Docker and Cloudflare Tunnel client

You did not mention how you deployed the Cloudflare Tunnel client. As you already deployed listmonk via Docker, it only makes sense to do the same with the CF Tunnel client and use a shared Docker network for both services.

With the following compose file, you add a CF Tunnel client to the existing docker network listmonk:

version: '3'

networks:
  listmonk:
    external: true

services:
  cloudflaretunnel:
    image: cloudflare/cloudflared
    environment:
      - TUNNEL_TOKEN=$TUNNEL_TOKEN
    command: tunnel --no-autoupdate run
    restart: unless-stopped
    networks:
      - listmonk

The benefit is you don't need to expose listmonk service on 0.0.0.0:9000 where your firewall can interfere. Also, 0.0.0.0 meaning you're allowing remote connections.
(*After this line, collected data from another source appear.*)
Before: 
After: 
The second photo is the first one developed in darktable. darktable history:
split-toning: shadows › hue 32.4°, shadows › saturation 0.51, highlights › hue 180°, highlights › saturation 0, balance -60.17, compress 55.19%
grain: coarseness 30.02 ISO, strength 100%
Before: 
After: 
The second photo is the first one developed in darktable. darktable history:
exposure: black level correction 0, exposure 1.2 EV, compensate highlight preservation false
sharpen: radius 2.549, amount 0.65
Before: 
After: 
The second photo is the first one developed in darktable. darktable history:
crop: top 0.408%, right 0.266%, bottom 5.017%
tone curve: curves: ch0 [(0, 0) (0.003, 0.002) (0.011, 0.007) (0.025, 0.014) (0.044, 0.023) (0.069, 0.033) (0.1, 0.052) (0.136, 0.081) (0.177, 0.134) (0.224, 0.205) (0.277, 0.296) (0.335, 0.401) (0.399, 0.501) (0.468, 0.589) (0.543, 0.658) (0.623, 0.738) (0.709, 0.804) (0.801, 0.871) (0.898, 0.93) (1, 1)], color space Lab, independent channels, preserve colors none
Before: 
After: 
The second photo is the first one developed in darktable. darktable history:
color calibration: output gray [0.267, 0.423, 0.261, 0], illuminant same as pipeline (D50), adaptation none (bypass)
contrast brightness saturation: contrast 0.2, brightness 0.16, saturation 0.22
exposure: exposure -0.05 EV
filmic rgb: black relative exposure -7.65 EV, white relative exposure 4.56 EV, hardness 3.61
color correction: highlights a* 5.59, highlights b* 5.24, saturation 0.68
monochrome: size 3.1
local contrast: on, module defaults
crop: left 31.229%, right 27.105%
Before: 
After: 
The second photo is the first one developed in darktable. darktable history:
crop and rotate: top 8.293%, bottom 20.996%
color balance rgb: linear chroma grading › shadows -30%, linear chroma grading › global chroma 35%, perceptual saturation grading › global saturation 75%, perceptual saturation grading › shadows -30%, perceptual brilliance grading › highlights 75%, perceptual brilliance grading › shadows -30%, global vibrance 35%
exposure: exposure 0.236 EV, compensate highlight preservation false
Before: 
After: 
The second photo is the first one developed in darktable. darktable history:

So you can get rid of:

  ports:
    - "9000:9000"

in the listmonk compose file.

(link to cloudflared Docker image on DockerHub)

What about Cloudflare Tunnel client and a Firewall?

From the documentation:

You can implement a positive security model with Cloudflare Tunnel by blocking all ingress traffic and allowing only egress traffic from cloudflared. Only the services specified in your tunnel configuration will be exposed to the outside world.

You only need to allow outbound connection on port 7844:

cloudflared connects to Cloudflare’s global network on port 7844. To use Cloudflare Tunnel, your firewall must allow outbound connections to the following destinations on port 7844 (via UDP if using the quic protocol or TCP if using the http2 protocol).